Saved data entries

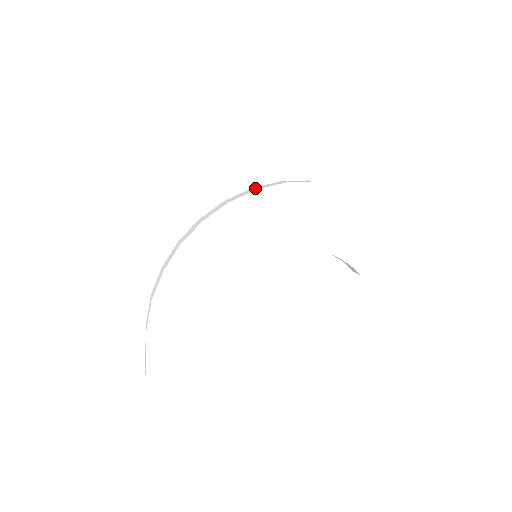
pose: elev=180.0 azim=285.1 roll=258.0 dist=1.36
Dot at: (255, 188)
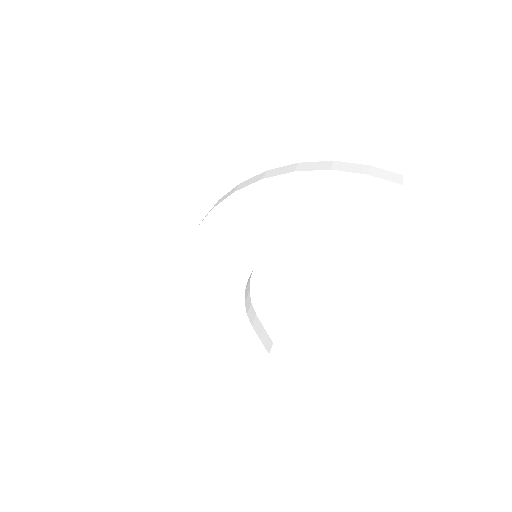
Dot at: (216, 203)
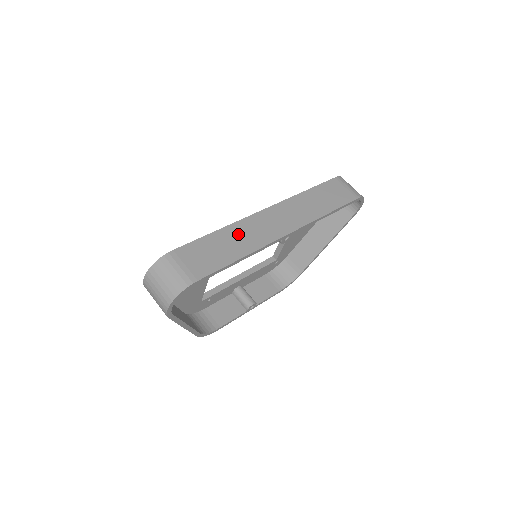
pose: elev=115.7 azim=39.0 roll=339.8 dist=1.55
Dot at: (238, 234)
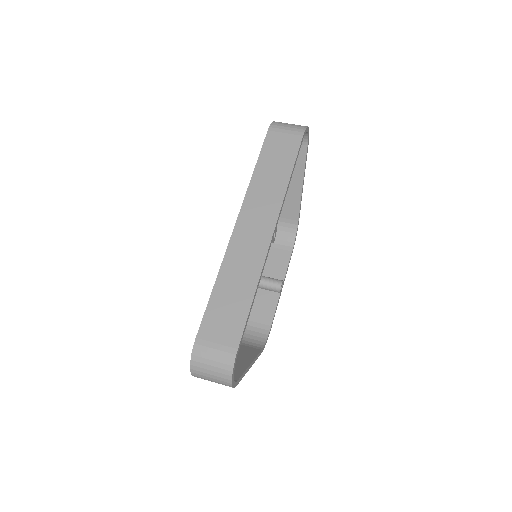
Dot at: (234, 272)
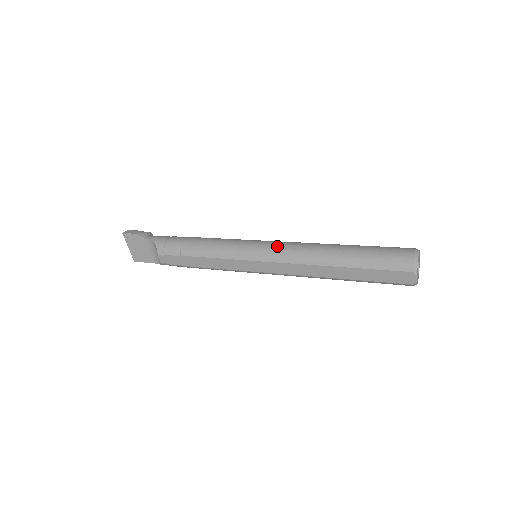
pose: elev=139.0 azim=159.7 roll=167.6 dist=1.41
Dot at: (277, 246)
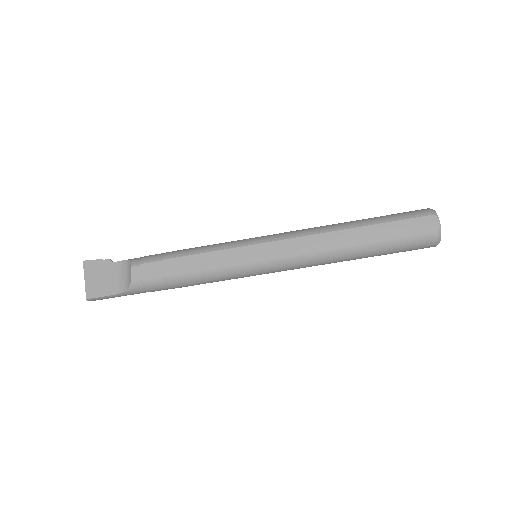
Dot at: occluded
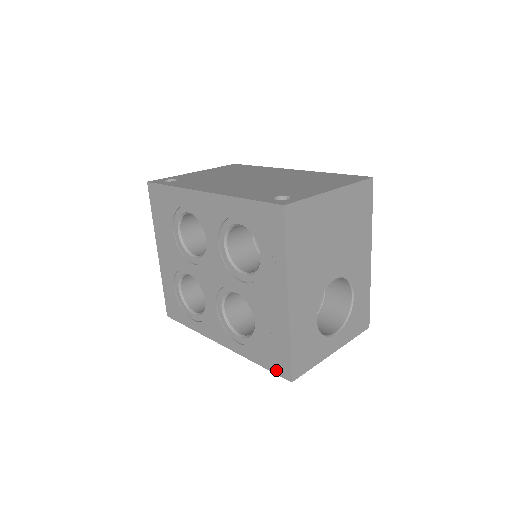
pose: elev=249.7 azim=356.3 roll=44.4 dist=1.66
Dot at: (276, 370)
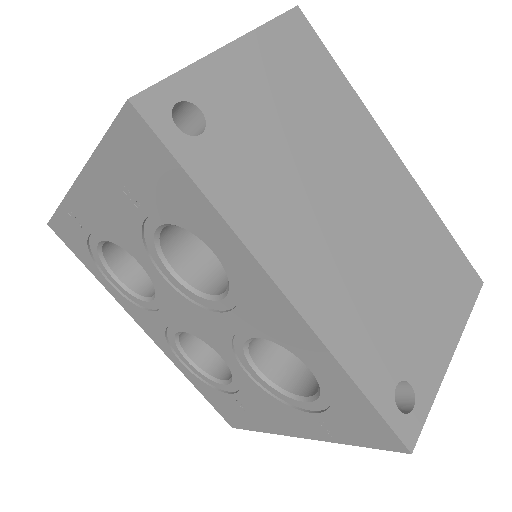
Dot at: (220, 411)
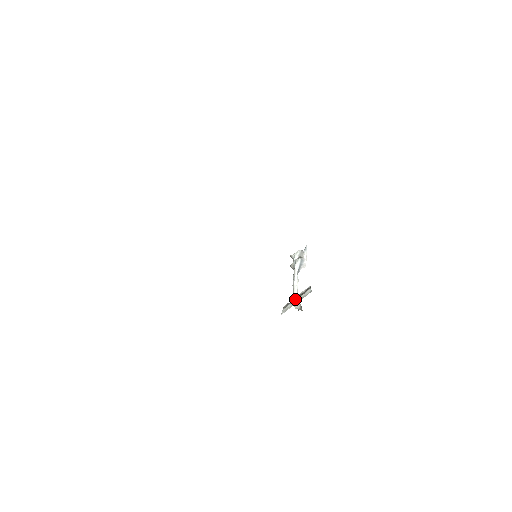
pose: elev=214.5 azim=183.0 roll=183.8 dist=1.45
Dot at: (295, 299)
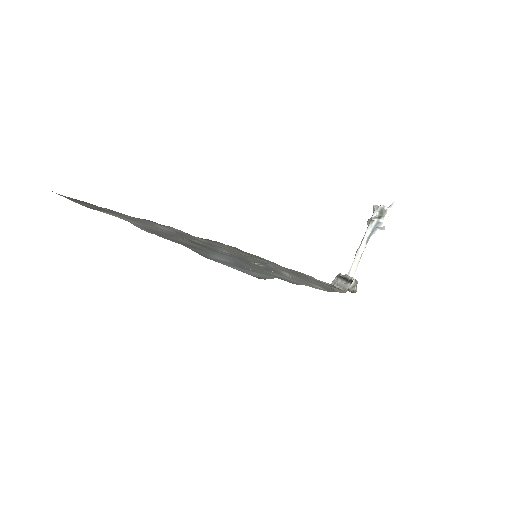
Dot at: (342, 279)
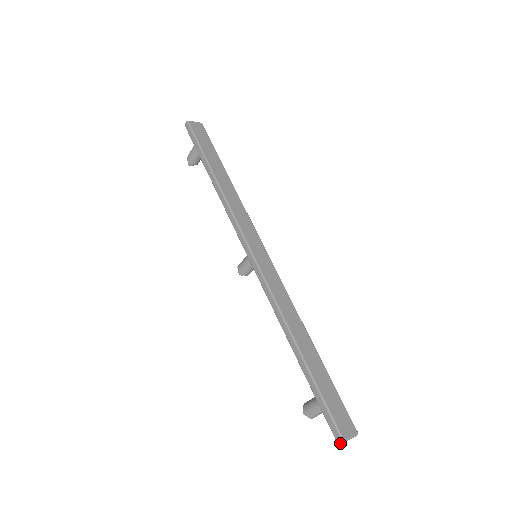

==

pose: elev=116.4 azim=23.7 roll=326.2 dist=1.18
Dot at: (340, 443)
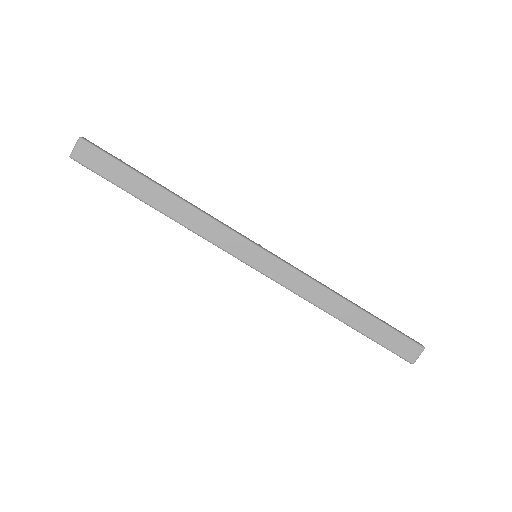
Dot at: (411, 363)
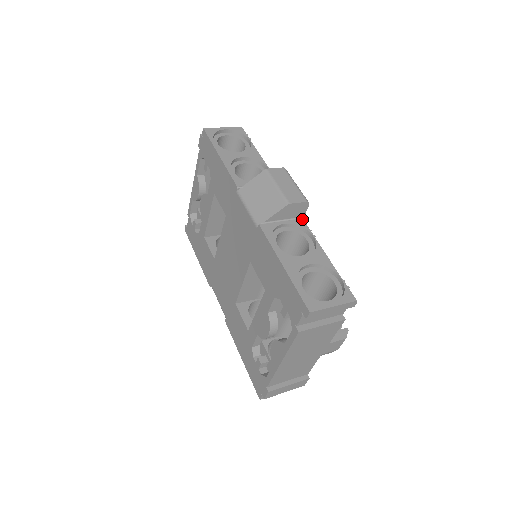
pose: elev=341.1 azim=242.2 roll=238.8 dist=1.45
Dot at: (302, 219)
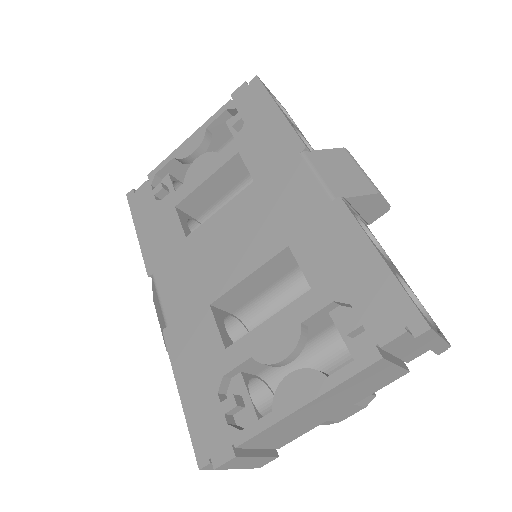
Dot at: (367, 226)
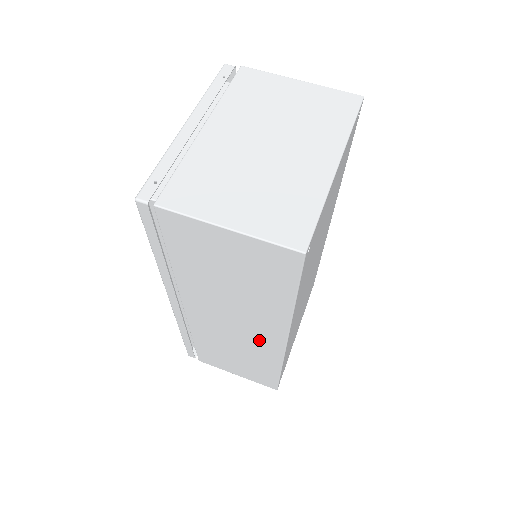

---

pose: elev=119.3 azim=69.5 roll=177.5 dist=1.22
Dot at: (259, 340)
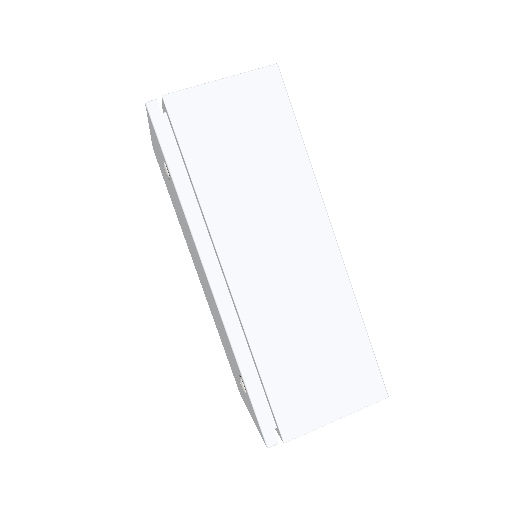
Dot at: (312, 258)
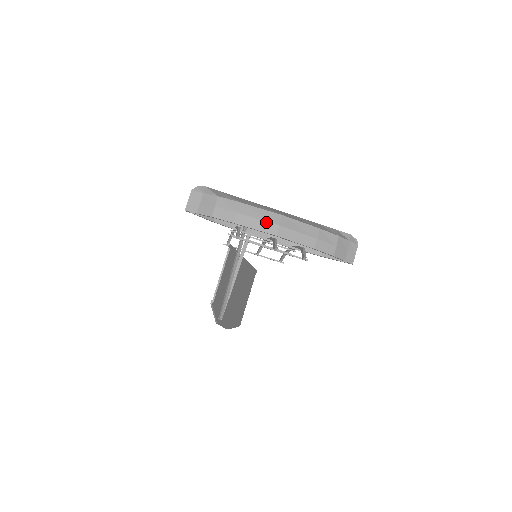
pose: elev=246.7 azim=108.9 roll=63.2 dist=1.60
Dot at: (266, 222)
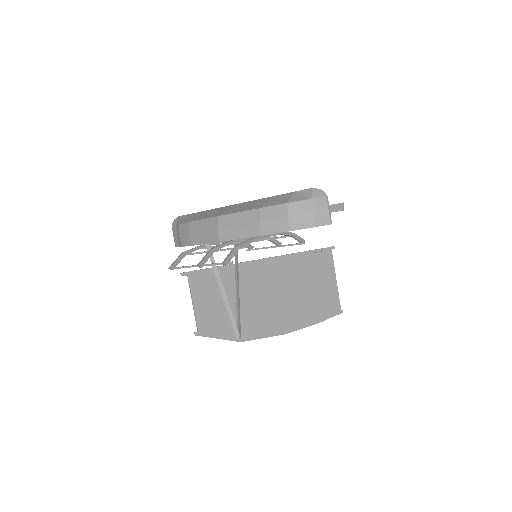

Written exercise
Copy the lines above, starting with the line that contains "pose: elev=139.0 azim=159.7" and ending with the line that contains "Dot at: (342, 279)". Leave out the pictures.

Written solution
pose: elev=139.0 azim=159.7 roll=167.6 dist=1.41
Dot at: (277, 246)
Dot at: occluded
pose: elev=249.7 azim=356.3 roll=44.4 dist=1.66
Dot at: (276, 370)
Dot at: (220, 411)
pose: elev=214.5 azim=183.0 roll=183.8 dist=1.45
Dot at: (295, 299)
Dot at: (342, 279)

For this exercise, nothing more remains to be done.